Das wäre der normale Gang der Dinge gewesen, an dessen Ende die Tür zum Weitermachen weit offengestanden hätte. Irgendwas aber ist schiefgegangen, die einst so brennend heiß glühende Liebe zwischen den großen Blättern, den Talkshowmastern, den Kommentatoren und Europapolitikern und der "bekannten Politologin und Publizistin" (NZZ) ist nicht nur abgekühlt, sie hat sich in leidenschaftlichen Hass verwandelt. Als würde allein der Name Guérot die Verächter von Verfassungsstaat und Gewaltenteilung an die eigenen atavistischen Träume von "Mehropa" und neuem Sowjetreich erinnern, wird das bundesübliche "Plagiat in einem nicht-wissenschaftlichen Buch" (Guérot) zum Kündigungsgrund für die Wissenschafterin und Autorin, die seit 2021 die Professur für Europapolitik an der Rheinischen Friedrich-Wilhelms-Universität innehatte.

Hinweg mit ihr, der "grossflächigen" Abschreiberin", die An- und Abführungszeichen reihenweise vergessen hatte, ihre Verstöße gegen das Urheberrecht dann aber lax als Flüchtigkeitsfehler wegerklären wollte. Das konsequente Vorgehen ihrer Universität, aber auch des ihr einst so gewogenen Medienbetriebes gegen sie jetzt als "Rufmordkampagne" zu bezichtigen und damit um Solidarität bei Friedensschwurblern, Querkriegern und "Verbreitern von Falschinformationen" (Spiegel) zu buhlen, zeigt später, aber besser als nie, wie richtig die zuletzt beständig zunehmenden Warnungen waren, dass "einige ihrer Aussagen irreführend, manchmal auch unseriös oder falsch" (Spiegel) seien.


3 Kommentare:

Anonym hat gesagt…

aus Fräulein Hübsch Hochbegabt wird eben keine Kindergärtnerin sondern eine "Philosophin" . Sie skaliert ihre kleinbürgerliche Kindergartendenke hoch und sagt dann : "so sollten wir es machen" .

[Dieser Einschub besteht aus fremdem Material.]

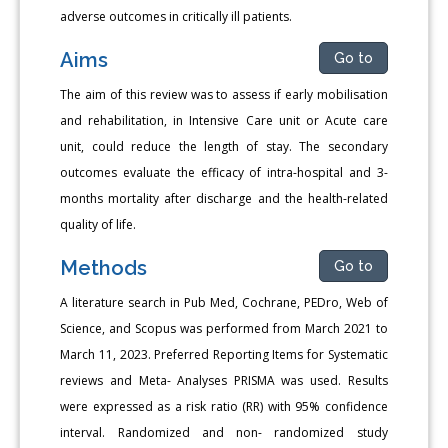
adverse outcomes in critically ill patients.
Aims
Go to
The aim of this review was to assess if early mobilisation
and rehabilitation, in Intensive Care unit or Acute care
unit, could reduce the length of stay. The secondary
outcomes evaluate the efficacy of intra-hospital and 3-
months mortality after discharge and the health-related
quality of life.
Methods
Go to
A literature search in Pub Med, Cochrane, PEDro, Web of
Science, and Scopus was performed from March 2021 to
March 11, 2023. Preferred Reporting Items for Systematic
reviews and Meta- Analyses PRISMA was used. Results
were expressed as a risk ratio (RR) with 95% confidence
interval. Randomized and non- randomized study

Der Bürger als Kind . Der Bürger als Mündel , als Mündelkündelgesündel .

Freylaurerdenke eben ."WIR sind so schlau und müssen den Staat und seine Organe beherrschen - SONST : Mord und Totschlag " .

ähnlich dachte mein bolschewistischer Geschichtslehrer :"jaja Demokratie ist ne feine Sache - ABER : BIST DU demokratiefähig ?? "

und weiter :

"....eigentlich bräuchten wir eine Art Bürgerabitur - sonst wählen die Leute später die falsche Partei "

"wozu dann überhaupt noch Wahlen ? "

" na - damit es demokratisch aussieht " so der Herr Lehrer ( ohne Ironie )

der GEW Sozialdemokrat ist IMMER ein protobolschewistischer Rotfaschist - IMMER

Anonym hat gesagt…

Und das Üble daran ist - diese (Selbstzensur) hat recht.* Vier von fünf sind nun einmal mehr oder minder bescheuert, was schon Gustav der Gute (1841 - 1931) erkannt und also veröffentlicht hatte. (Wollten z.B. einen lynchen, der dem Feind mit EINER Kerze Lichtsignale gegeben hätte - über wenigstens fünf Kilometer)

*Mit der Einschränkung - ähnlich wie bei Rochus von Rochow - diese (Selbstzensur) schreiben sich selbst - völlig zu unrecht - höhere Geisteskräfte zu, so wie Rochus seinesgleichen, den blaublütigen Degeneraten von und zu Rotz an der Backe.

Anonym hat gesagt…

Jede Revolution frisst ihre Kinder,das war schon immer so. Aber bei der nächsten wird es ganz bestimmt anders. Wird es nicht.